Fairy Tales and the Real World

Filed under: daily — Lawrence Peterson @ 8:38 am


Yesterday, in order to fill our Covid-19 restricted day, we watched two movies: a 1938 movie called Pygmalion, and a 1960s musical called My Fair Lady. Both of these movies tell the story of Eliza Doolittle, a lower-class flower girl in London who is tutored by a language professor named Higgins and successfully becomes a member of high-class society by changing her manner of speaking. The part of these movies that struck me this time was how unrepentant and unchanging professor Henry Higgins is in his attitude of superiority and contempt. This morning, I have been reflecting on another old movie I saw some time ago called Maid to Order. This movie is a reverse Cinderella story where the Fairy Godmother changes the young heroin from a spoiled rich kid into a homeless orphan who has to take a job as a maid to survive.
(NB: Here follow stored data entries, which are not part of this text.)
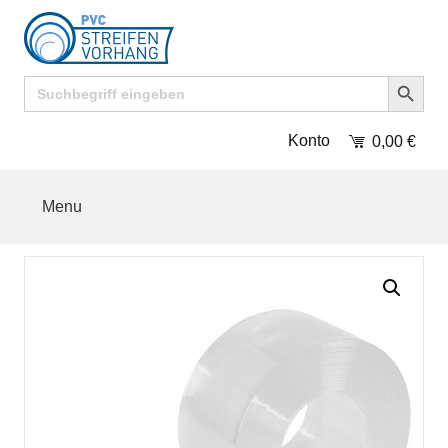
Search Button
Search
for:
Konto
0,00
€
Menu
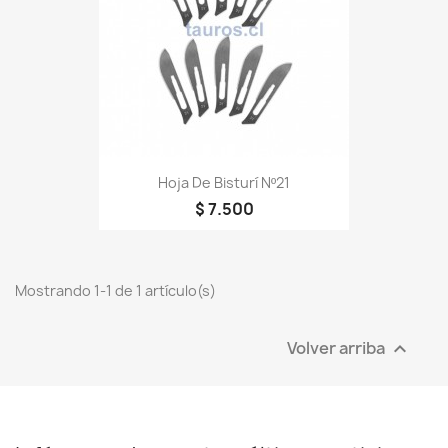
Hoja De Bisturí Nº21
$ 7.500
Mostrando 1-1 de 1 artículo(s)
Volver arriba

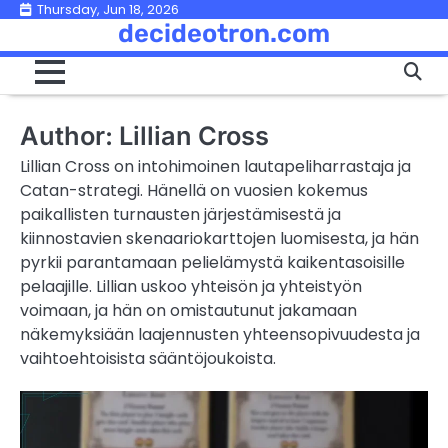
Skip
Thursday, Jun 18, 2026
decideotron.com
to
content
Author:
Lillian Cross
Lillian Cross on intohimoinen lautapeliharrastaja ja
Catan-strategi. Hänellä on vuosien kokemus
paikallisten turnausten järjestämisestä ja
kiinnostavien skenaariokarttojen luomisesta, ja hän
pyrkii parantamaan pelielämystä kaikentasoisille
pelaajille. Lillian uskoo yhteisön ja yhteistyön
voimaan, ja hän on omistautunut jakamaan
näkemyksiään laajennusten yhteensopivuudesta ja
vaihtoehtoisista sääntöjoukoista.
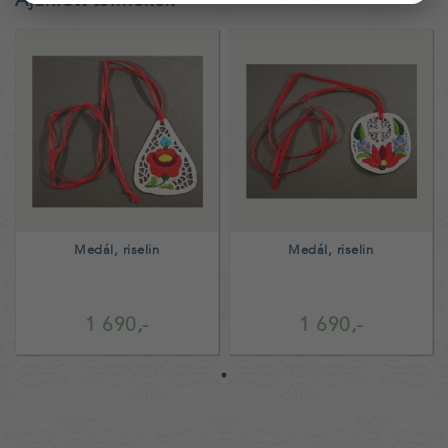
Medál, riselin
Medál, riselin
1 690,-
1 690,-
In Maid to Order, the young woman transforms from treating all around her with contempt, to realizing that the servant class of people are also good and valuable human beings. Fairy tales like Cinderella, The Prince and the Pauper and The Bear Coat all teach the real-world lesson that the ordinary people we meet and treat each day may turn our to be royalty in disguise: “Inasmuch as ye have done it unto one of the least of these my brethren, ye have done it unto me.” Matthew 25:40. The message these stories contain about the human potential for change is icing on the cake.